The financial pressure was enormous but her mother using savings from sale of doughnuts and her salary managed to rent a low cost apartment in the Carolina suburbs. The children were very supportive and helped in the preparation and baking processes. The mode of production kept the family afloat till the siblings completed their forth grades. As a result of the financial woes surrounding the family, William sacrificed his university education ambition after his middle college certificate in accountancy course for the sake of his siblings who were in the tenth and the twelfth grade respectively.

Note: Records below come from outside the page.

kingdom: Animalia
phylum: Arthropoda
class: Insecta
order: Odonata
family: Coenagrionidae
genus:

The theme of expressive individualism was evident in the interaction processes of the family with the rest of society (Hutchinson 20). William and the siblings as they grew up were not allowed to interact with other children in the neighborhood. In addition, ties with the immediate relatives and neighbors were very weak. This seems to have been carried on by William who was similarly not close with his siblings and relatives. As a result when the tragedy occurred none came to his aid including his siblings. When troubles emerged with his wife, he did not consider seeking out for advice from any relatives. As a result frustration built up and he took up to alcohol to escape from reality. Furthermore his own daughter who is married is not keen to help her father a trend that shows deeply entrenched expressive individualism.
Looking at a different perspective of William’s life, authoritarian parenting by his parents seems to have brought drastic transformation in his personality. His father a military man was no-nonsense man whose style of high hardiness was conspicuous in the family. In case of indiscipline case, it would be visited with heavy reprimand by the parents. No one would venture out of the household unaccompanied or without the parent’s consent. Interaction with the rest of the neighborhood was limited to occasional meetings on Sundays.
Class performance was also closely monitored and poor performance would not to be excused. William equally did not tolerate indiscipline and handwork was highly upheld in the family. This however grew resentment in his wife which led to frequent outbursts as his wife did not approve of his approaches of meting out punishment on his children. These widened differences between them eventually leading to divorce. His son Michael accustomed by his style did not harbor any resentment against his father and even stood by him during the divorce while his daughter was a little bit sympathetic with the mother though she was against the divorce. She remains in close contact with her father though not as close as is brother who is deeply concerned about his father’s carefree drinking and his health. He has even sought the assistance of a rehabilitation center though his father vehemently refused to cooperate. According to William during the interview, the plot by his son was in bad taste and was influenced by his mother.
The cohort generation has also had immense influence on the life of William. A cohort is a group of people born in the same period and who went through certain cultural changes at the same time in the same age (Hutchinson 20). During his childhood, his father would bring his colleague friends home with him and William enjoyed the stories about the combat in the war zones. His father’s lifestyle was highly influenced by these colleagues. For example they would drive the same model of cars, took their children to the same schools and observed similar décor in their homes. Her children developed close friendship ties with his children. His wife happens to be one of these childhood friends whose relationship advanced to marriage.
On probing on, William told me that the sexual revolution was surprise turn of events that came with profound changes in the American lifestyles. According to John &Yoko (1) the sexual revolution is a period in the 1960’s that was characterized by a paradigm shift in the relations between men and women. They were fronted buy women liberation movements who sought for autonomy over their reproductive decisions in sexual expressions. William admitted that coming in their late teens; it brought enormous changes in the sense that sexual freedom was enhanced especially after the emergent of contraceptives in the market. Women could openly express their sexual feelings without fear of reprimand.
The historical experiences and cultural change in one life influences ones current behavior and interaction in the society. Hence to examine people’s behavior and their attitudes, it is important to consider some of their experiences they must have gone through in the past that could have orientated them to act in a particular way. The events of September 11 for example had profound effects in the life of William which sparked of a wave of changes that resulted to his current way of life. The historical understanding also helps us to explain similarities in lifestyles within a group of persons born in the same generation. I am beginning to appreciate that these changes don’t come by accident but are influenced by historical events and experiences in their life times. Life course perspective was thus developed both as a concept and a theoretical framework for the understanding of people’s lives and their growth processes (life course perspective 1).